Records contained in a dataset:
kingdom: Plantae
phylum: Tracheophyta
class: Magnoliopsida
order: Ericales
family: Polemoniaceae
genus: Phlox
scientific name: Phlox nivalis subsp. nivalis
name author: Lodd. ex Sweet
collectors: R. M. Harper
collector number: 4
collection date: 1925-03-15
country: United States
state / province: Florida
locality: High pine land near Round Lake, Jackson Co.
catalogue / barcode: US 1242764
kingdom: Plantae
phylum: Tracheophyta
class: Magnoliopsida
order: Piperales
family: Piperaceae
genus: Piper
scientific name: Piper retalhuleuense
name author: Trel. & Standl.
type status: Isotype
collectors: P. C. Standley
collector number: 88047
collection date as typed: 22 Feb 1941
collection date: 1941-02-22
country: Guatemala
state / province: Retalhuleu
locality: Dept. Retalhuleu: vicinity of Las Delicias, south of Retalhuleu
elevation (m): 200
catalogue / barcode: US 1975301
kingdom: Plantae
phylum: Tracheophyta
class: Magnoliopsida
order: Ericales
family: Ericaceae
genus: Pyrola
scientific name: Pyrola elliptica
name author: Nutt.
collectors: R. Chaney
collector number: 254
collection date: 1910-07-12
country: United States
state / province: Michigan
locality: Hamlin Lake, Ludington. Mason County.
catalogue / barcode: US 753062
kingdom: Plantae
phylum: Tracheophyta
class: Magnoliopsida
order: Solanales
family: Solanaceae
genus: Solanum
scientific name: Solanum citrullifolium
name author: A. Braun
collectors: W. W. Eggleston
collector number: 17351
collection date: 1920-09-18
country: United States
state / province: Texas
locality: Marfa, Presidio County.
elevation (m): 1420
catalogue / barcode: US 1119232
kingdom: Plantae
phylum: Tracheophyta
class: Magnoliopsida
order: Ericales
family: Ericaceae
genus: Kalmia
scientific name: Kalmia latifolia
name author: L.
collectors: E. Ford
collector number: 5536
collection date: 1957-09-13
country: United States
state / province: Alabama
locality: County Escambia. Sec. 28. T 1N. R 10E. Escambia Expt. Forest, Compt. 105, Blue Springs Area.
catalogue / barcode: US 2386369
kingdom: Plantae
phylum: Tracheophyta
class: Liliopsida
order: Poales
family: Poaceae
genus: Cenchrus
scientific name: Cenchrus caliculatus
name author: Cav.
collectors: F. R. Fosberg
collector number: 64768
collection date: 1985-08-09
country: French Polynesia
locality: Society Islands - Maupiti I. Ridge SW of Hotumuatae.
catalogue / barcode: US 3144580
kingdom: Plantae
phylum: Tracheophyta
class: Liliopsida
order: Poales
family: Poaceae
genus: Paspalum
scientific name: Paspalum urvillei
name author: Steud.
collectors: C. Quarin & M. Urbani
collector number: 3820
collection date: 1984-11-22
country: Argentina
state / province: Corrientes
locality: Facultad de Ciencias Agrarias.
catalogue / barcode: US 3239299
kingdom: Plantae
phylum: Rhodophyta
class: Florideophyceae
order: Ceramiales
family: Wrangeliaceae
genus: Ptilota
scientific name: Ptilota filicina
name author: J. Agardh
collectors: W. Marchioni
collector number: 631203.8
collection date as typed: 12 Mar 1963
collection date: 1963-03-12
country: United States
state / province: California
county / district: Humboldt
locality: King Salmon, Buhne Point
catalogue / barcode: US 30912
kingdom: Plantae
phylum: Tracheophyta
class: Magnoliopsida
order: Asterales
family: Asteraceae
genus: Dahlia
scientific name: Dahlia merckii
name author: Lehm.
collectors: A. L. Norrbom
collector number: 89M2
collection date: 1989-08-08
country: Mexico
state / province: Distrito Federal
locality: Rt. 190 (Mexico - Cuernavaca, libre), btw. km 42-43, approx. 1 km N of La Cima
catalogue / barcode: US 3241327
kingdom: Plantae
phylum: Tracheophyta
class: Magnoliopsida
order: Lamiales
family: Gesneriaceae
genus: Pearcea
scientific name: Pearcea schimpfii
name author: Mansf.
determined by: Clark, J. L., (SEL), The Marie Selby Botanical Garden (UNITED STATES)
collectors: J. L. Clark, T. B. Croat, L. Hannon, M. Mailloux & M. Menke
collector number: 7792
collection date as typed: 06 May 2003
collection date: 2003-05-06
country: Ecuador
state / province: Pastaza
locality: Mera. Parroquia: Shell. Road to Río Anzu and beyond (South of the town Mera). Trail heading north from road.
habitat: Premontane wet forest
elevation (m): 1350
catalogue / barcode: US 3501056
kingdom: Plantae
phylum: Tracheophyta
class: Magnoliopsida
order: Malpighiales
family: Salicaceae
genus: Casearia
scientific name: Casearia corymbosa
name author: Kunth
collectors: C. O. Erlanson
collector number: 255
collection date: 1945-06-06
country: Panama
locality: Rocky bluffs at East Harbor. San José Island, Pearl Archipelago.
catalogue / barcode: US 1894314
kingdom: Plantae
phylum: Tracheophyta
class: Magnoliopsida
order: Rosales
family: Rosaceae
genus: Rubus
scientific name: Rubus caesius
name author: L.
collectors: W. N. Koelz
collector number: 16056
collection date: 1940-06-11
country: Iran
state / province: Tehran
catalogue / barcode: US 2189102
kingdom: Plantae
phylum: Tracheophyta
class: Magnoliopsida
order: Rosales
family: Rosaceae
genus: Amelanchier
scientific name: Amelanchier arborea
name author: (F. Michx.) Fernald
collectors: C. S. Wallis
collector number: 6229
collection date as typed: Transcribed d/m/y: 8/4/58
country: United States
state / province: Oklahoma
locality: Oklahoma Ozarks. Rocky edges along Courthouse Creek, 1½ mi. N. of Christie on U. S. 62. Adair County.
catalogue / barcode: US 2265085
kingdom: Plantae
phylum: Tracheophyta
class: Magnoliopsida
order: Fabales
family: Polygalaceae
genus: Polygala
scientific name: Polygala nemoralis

What the exercise asks:
Write out the data above again, swapping each "collector number" for "field number" and leaving everything else unchanged.

Written response:
kingdom: Plantae
phylum: Tracheophyta
class: Magnoliopsida
order: Ericales
family: Polemoniaceae
genus: Phlox
scientific name: Phlox nivalis subsp. nivalis
name author: Lodd. ex Sweet
collectors: R. M. Harper
field number: 4
collection date: 1925-03-15
country: United States
state / province: Florida
locality: High pine land near Round Lake, Jackson Co.
catalogue / barcode: US 1242764
kingdom: Plantae
phylum: Tracheophyta
class: Magnoliopsida
order: Piperales
family: Piperaceae
genus: Piper
scientific name: Piper retalhuleuense
name author: Trel. & Standl.
type status: Isotype
collectors: P. C. Standley
field number: 88047
collection date as typed: 22 Feb 1941
collection date: 1941-02-22
country: Guatemala
state / province: Retalhuleu
locality: Dept. Retalhuleu: vicinity of Las Delicias, south of Retalhuleu
elevation (m): 200
catalogue / barcode: US 1975301
kingdom: Plantae
phylum: Tracheophyta
class: Magnoliopsida
order: Ericales
family: Ericaceae
genus: Pyrola
scientific name: Pyrola elliptica
name author: Nutt.
collectors: R. Chaney
field number: 254
collection date: 1910-07-12
country: United States
state / province: Michigan
locality: Hamlin Lake, Ludington. Mason County.
catalogue / barcode: US 753062
kingdom: Plantae
phylum: Tracheophyta
class: Magnoliopsida
order: Solanales
family: Solanaceae
genus: Solanum
scientific name: Solanum citrullifolium
name author: A. Braun
collectors: W. W. Eggleston
field number: 17351
collection date: 1920-09-18
country: United States
state / province: Texas
locality: Marfa, Presidio County.
elevation (m): 1420
catalogue / barcode: US 1119232
kingdom: Plantae
phylum: Tracheophyta
class: Magnoliopsida
order: Ericales
family: Ericaceae
genus: Kalmia
scientific name: Kalmia latifolia
name author: L.
collectors: E. Ford
field number: 5536
collection date: 1957-09-13
country: United States
state / province: Alabama
locality: County Escambia. Sec. 28. T 1N. R 10E. Escambia Expt. Forest, Compt. 105, Blue Springs Area.
catalogue / barcode: US 2386369
kingdom: Plantae
phylum: Tracheophyta
class: Liliopsida
order: Poales
family: Poaceae
genus: Cenchrus
scientific name: Cenchrus caliculatus
name author: Cav.
collectors: F. R. Fosberg
field number: 64768
collection date: 1985-08-09
country: French Polynesia
locality: Society Islands - Maupiti I. Ridge SW of Hotumuatae.
catalogue / barcode: US 3144580
kingdom: Plantae
phylum: Tracheophyta
class: Liliopsida
order: Poales
family: Poaceae
genus: Paspalum
scientific name: Paspalum urvillei
name author: Steud.
collectors: C. Quarin & M. Urbani
field number: 3820
collection date: 1984-11-22
country: Argentina
state / province: Corrientes
locality: Facultad de Ciencias Agrarias.
catalogue / barcode: US 3239299
kingdom: Plantae
phylum: Rhodophyta
class: Florideophyceae
order: Ceramiales
family: Wrangeliaceae
genus: Ptilota
scientific name: Ptilota filicina
name author: J. Agardh
collectors: W. Marchioni
field number: 631203.8
collection date as typed: 12 Mar 1963
collection date: 1963-03-12
country: United States
state / province: California
county / district: Humboldt
locality: King Salmon, Buhne Point
catalogue / barcode: US 30912
kingdom: Plantae
phylum: Tracheophyta
class: Magnoliopsida
order: Asterales
family: Asteraceae
genus: Dahlia
scientific name: Dahlia merckii
name author: Lehm.
collectors: A. L. Norrbom
field number: 89M2
collection date: 1989-08-08
country: Mexico
state / province: Distrito Federal
locality: Rt. 190 (Mexico - Cuernavaca, libre), btw. km 42-43, approx. 1 km N of La Cima
catalogue / barcode: US 3241327
kingdom: Plantae
phylum: Tracheophyta
class: Magnoliopsida
order: Lamiales
family: Gesneriaceae
genus: Pearcea
scientific name: Pearcea schimpfii
name author: Mansf.
determined by: Clark, J. L., (SEL), The Marie Selby Botanical Garden (UNITED STATES)
collectors: J. L. Clark, T. B. Croat, L. Hannon, M. Mailloux & M. Menke
field number: 7792
collection date as typed: 06 May 2003
collection date: 2003-05-06
country: Ecuador
state / province: Pastaza
locality: Mera. Parroquia: Shell. Road to Río Anzu and beyond (South of the town Mera). Trail heading north from road.
habitat: Premontane wet forest
elevation (m): 1350
catalogue / barcode: US 3501056
kingdom: Plantae
phylum: Tracheophyta
class: Magnoliopsida
order: Malpighiales
family: Salicaceae
genus: Casearia
scientific name: Casearia corymbosa
name author: Kunth
collectors: C. O. Erlanson
field number: 255
collection date: 1945-06-06
country: Panama
locality: Rocky bluffs at East Harbor. San José Island, Pearl Archipelago.
catalogue / barcode: US 1894314
kingdom: Plantae
phylum: Tracheophyta
class: Magnoliopsida
order: Rosales
family: Rosaceae
genus: Rubus
scientific name: Rubus caesius
name author: L.
collectors: W. N. Koelz
field number: 16056
collection date: 1940-06-11
country: Iran
state / province: Tehran
catalogue / barcode: US 2189102
kingdom: Plantae
phylum: Tracheophyta
class: Magnoliopsida
order: Rosales
family: Rosaceae
genus: Amelanchier
scientific name: Amelanchier arborea
name author: (F. Michx.) Fernald
collectors: C. S. Wallis
field number: 6229
collection date as typed: Transcribed d/m/y: 8/4/58
country: United States
state / province: Oklahoma
locality: Oklahoma Ozarks. Rocky edges along Courthouse Creek, 1½ mi. N. of Christie on U. S. 62. Adair County.
catalogue / barcode: US 2265085
kingdom: Plantae
phylum: Tracheophyta
class: Magnoliopsida
order: Fabales
family: Polygalaceae
genus: Polygala
scientific name: Polygala nemoralis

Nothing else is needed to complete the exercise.